ST. GEORGE, Utah (KUTV) — Planned Parenthood’s St. George clinic will close its doors on May 2, leaving many college students, young residents, and low-income patients without a key source for low-cost reproductive care.
The St. George clinic does not provide abortion services. Instead, it offers cancer screenings, STI testing and treatment, birth control, limited fertility support and other basic reproductive care.
The clinic, located about a mile away from Utah Tech University, is one of two Planned Parenthood locations in Utah shutting down after the Trump administration froze $2.8 million in Title X funds. That federal grant program supports family planning services across the country.
“This is a family planning-only location,” said Shiren Ghorbani, interim president of Planned Parenthood Association of Utah. “We are talking about access to birth control. That’s what the St. George clinic did, and that’s about 98% of what Planned Parenthood provides in this state.”
Ghorbani said the Title X funding cut forced the organization to consolidate services and stretch funds. Along with the St. George clinic, the Logan location in northern Utah will also close.
The decision has left some Utah Tech students concerned.
“For college-aged students who don’t have a lot of money, having a place where you can get care for less money was so important,” said freshman Coco Mazet.
Gillian Morrison, a sophomore, echoed the same sentiment, saying “it was comforting to know that we could be safe and there was a Planned Parenthood in our community.”
Senior Nimea Adamson, who uses the pronoun they, said they worry that without accessible preventative care, students and other people in the community will have higher instances of STIs and unplanned pregnancies.
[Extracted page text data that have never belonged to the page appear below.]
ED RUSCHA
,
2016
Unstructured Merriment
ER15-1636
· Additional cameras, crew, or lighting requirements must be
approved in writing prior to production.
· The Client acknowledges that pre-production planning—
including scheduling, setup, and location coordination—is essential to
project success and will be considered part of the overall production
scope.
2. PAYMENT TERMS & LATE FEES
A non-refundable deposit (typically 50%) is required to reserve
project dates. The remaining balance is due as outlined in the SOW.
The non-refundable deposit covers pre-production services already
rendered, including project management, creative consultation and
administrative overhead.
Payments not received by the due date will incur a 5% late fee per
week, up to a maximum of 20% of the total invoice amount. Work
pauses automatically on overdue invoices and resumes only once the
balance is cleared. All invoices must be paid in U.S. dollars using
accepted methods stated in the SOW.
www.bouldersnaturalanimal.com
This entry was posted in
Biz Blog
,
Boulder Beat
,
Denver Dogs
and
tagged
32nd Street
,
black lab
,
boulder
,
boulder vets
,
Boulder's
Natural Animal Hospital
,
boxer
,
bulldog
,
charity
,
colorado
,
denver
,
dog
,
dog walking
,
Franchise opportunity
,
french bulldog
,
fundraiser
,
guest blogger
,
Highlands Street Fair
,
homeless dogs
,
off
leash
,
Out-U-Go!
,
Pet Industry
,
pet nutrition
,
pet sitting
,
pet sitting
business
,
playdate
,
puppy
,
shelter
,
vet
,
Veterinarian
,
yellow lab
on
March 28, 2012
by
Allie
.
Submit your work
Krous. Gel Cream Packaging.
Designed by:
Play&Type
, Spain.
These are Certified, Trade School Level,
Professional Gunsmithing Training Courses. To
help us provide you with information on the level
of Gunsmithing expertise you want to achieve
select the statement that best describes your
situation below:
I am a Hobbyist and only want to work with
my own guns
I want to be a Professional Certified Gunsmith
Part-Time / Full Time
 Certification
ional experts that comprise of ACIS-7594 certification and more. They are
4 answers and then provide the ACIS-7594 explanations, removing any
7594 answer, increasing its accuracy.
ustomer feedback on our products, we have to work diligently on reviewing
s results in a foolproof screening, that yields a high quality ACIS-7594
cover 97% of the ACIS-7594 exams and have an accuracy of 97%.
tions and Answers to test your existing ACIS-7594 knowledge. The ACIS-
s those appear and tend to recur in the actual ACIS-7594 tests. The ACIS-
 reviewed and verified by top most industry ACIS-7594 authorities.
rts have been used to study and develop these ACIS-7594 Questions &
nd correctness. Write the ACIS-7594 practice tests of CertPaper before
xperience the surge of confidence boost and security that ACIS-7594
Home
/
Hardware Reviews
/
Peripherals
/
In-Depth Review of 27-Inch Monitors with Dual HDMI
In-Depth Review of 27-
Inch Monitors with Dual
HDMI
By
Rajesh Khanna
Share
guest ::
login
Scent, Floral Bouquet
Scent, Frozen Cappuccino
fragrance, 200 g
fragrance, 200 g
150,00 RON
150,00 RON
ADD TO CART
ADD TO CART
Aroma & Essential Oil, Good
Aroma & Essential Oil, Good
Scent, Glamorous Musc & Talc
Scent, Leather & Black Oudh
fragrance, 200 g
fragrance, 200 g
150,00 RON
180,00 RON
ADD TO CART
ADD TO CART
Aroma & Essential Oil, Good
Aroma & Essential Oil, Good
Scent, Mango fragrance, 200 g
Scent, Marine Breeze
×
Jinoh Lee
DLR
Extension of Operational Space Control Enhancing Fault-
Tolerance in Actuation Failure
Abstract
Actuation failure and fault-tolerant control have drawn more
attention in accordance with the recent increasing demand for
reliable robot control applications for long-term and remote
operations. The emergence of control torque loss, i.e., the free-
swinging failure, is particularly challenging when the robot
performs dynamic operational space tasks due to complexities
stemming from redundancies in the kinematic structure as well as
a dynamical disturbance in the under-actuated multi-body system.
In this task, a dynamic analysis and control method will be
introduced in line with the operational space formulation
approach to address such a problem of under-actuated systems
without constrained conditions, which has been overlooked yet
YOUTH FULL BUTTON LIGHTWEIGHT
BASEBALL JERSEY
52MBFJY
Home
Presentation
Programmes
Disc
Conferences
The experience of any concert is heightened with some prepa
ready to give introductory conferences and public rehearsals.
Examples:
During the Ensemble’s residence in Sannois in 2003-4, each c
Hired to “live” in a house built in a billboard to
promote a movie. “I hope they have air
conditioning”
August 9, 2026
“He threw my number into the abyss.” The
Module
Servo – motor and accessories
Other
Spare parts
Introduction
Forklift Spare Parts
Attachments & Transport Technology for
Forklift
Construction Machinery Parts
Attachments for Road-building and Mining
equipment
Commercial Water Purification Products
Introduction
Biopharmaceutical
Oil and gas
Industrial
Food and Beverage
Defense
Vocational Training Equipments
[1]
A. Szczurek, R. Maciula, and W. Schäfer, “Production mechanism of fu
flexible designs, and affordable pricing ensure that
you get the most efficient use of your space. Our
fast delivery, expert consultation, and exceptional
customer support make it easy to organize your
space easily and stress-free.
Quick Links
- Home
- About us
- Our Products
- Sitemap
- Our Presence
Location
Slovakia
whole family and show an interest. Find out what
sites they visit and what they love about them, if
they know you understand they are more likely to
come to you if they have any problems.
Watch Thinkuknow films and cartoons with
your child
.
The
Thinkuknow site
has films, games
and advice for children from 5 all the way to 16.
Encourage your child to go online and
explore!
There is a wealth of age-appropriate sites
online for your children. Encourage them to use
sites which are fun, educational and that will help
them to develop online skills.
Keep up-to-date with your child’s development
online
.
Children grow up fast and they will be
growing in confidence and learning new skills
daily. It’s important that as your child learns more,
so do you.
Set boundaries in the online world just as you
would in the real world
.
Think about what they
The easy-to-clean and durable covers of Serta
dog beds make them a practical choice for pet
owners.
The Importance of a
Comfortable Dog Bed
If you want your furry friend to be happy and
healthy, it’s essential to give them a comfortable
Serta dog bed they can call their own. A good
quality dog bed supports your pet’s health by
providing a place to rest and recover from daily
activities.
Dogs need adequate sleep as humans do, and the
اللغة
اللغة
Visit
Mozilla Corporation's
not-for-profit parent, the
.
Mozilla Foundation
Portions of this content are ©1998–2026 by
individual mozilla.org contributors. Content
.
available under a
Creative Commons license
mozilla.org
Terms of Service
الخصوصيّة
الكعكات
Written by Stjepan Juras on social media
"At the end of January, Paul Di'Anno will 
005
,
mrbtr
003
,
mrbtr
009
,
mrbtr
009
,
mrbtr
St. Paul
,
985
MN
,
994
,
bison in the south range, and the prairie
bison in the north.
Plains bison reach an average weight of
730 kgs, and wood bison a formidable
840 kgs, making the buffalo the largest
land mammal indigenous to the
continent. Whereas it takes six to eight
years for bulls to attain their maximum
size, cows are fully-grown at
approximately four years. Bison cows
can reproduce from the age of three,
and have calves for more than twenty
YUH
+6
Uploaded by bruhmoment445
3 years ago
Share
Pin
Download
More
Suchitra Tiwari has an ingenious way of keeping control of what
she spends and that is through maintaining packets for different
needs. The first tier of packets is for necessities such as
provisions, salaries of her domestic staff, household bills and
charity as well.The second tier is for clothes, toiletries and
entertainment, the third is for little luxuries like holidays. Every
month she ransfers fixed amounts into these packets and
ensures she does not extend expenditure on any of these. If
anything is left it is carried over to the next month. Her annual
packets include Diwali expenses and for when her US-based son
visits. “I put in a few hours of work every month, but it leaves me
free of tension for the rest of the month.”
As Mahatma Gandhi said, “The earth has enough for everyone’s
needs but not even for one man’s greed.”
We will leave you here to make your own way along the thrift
“If people have less access to the resources they need, like birth control and STI testing, other preventative measures, I fear it’s going to increase the rate of the things we are trying to prevent,” said Adamson.
For others, the closure poses logistical barriers.
“I don’t have a car on campus, so if I need any care, I have to find a way to Las Vegas,” said student Mackenzie Robb. “It’s two hours there and back. It makes everything more inconvenient and more expensive.”
Last year, Planned Parenthood Association of Utah provided care to 26,000 people through Title X-funded services. Ghorbani warned the consequences of the funding cuts could ripple across the state.
“We know that when people have either funding support withdrawn or they have to travel greater distances, they defer care,” said Ghorbani. “And we’re very concerned about that.”
She also emphasized the broader impact on health education in Utah.
“Title X funding also supports our education efforts,” Ghorbani said. “This is a state that already lacks in sex education and maturation education, so there are additional impacts we know are occurring because the administration’s decisions.”
Planned Parenthood said it will continue offering some services through telehealth, including prescribing birth control. But Ghorbani said the closures are part of a larger trend of declining public health support in the U.S.
“The administration is taking a wrecking ball to public health infrastructure,” she said. “The consequences are going to be devastating.”
The St. George clinic will close on May 2. The Logan location is scheduled to shut down on April 30.
The nearest Planned Parenthood location for southern Utah residents will be in Las Vegas, about 120 miles away.